C’est une bourde qui coûte cher. La métropole de Montpellier va devoir dédommager les deux entreprises qui ont participé à l’appel d’offres pour l’extension et la modernisation de Maera, sa vieillissante station d’épuration. Chacune sera indemnisée à hauteur de 200.000 euros, soit 400.000 euros au total. La raison ? Un bug.

« Nous avons eu un petit problème administratif, dû à une erreur liée à l’informatique », indique Philippe Saurel​ (divers gauche), le président de la métropole. En juin, en pleine procédure, des informations « confidentielles » avaient ainsi été « par erreur portées sur le fichier collaboratif », dévoilant certaines « analyses » des deux entreprises candidates. Ce qui ne serait pas conforme, a confié l’élu montpelliérain, à la réglementation des appels d’offres. « Je risquerais d’aller au pénal, cela met en jeu ma responsabilité, assure Philippe Saurel. Nous avons préféré choisir la prudence. »

Le maire de Lattes demande la « démission » de Philippe Saurel

L’erreur va retarder la rénovation de l’usine de traitement des eaux. « Un an et demi, un an si on arrive à accélérer », promet le président de la métropole, qui indique qu’il va profiter de ce retard pour améliorer « l’écologie du projet ». L’ouverture de la station d’épuration rénovée serait reportée à 2026, au lieu de fin 2024. Un retard qui tombe mal : depuis des années, la station d’épuration est pointée du doigt. Quand de grosses intempéries s’abattent, il est arrivé que Maera, bien trop petite, déborde et pollue.

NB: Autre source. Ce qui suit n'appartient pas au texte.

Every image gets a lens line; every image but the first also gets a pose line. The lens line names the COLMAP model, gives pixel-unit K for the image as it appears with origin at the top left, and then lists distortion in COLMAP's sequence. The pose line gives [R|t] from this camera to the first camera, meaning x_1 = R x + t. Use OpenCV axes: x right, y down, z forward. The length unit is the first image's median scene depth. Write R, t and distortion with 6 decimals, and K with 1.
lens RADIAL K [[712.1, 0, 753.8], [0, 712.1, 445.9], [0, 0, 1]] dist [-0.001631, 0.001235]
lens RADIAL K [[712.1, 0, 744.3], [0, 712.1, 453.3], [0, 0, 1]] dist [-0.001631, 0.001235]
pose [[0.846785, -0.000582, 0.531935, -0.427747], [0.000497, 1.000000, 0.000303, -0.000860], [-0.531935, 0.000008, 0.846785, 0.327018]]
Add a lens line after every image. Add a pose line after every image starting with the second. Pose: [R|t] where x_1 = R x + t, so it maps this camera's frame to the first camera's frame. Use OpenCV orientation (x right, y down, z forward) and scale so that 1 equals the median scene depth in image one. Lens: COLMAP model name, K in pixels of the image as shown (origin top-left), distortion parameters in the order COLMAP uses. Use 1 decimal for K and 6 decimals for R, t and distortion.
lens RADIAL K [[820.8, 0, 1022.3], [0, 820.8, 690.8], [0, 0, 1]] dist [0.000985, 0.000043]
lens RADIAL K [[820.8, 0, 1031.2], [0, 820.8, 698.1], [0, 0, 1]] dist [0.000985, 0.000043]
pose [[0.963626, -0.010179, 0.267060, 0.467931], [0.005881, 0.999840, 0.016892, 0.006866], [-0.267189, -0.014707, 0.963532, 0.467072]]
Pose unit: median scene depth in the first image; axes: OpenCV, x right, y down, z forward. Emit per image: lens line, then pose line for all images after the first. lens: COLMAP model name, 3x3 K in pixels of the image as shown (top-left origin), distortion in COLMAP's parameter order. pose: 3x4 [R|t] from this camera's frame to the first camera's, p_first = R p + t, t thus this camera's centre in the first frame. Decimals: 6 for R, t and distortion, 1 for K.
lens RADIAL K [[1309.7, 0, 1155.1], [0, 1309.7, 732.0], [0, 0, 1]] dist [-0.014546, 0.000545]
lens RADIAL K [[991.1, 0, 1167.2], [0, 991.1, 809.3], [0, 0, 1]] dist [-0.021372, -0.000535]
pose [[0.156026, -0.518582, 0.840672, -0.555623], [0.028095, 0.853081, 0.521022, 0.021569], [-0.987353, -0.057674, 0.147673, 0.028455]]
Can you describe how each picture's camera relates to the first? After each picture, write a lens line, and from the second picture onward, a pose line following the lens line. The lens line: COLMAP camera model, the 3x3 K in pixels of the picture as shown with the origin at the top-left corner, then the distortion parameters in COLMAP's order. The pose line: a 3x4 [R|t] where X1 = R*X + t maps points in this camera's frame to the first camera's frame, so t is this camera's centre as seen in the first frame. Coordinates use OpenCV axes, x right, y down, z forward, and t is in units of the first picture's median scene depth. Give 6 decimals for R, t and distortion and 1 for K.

La station d'épuration Maera à Montpellier
La station d'épuration Maera à Montpellier - N. Bonzom / Maxele Presse

Cette mésaventure n’est pas du tout du goût de Cyril Meunier (divers gauche), le maire de Lattes, où se trouve l’usine. L’ancien vice-président de la métropole demande même « la démission » de Philippe Saurel. Pour lui cette erreur aurait pu être réglée autrement qu’en annulant la procédure. « Il n’est plus capable de gérer la métropole, il faut qu’il arrête », confie le maire de Lattes, qui table plutôt sur « trois à cinq ans de retard » sur la rénovation de la station d’épuration. « C’est une catastrophe, les riverains étaient contents, et maintenant, on va continuer à polluer trois à cinq ans de plus. »

Un nouvel appel à candidature sera lancé en mai 2020. Et le coût du projet, qui était initialement de 109 millions d’euros, pourrait, en raison, notamment, des changements dans le cahier des charges, évoluer. Sans doute augmenter.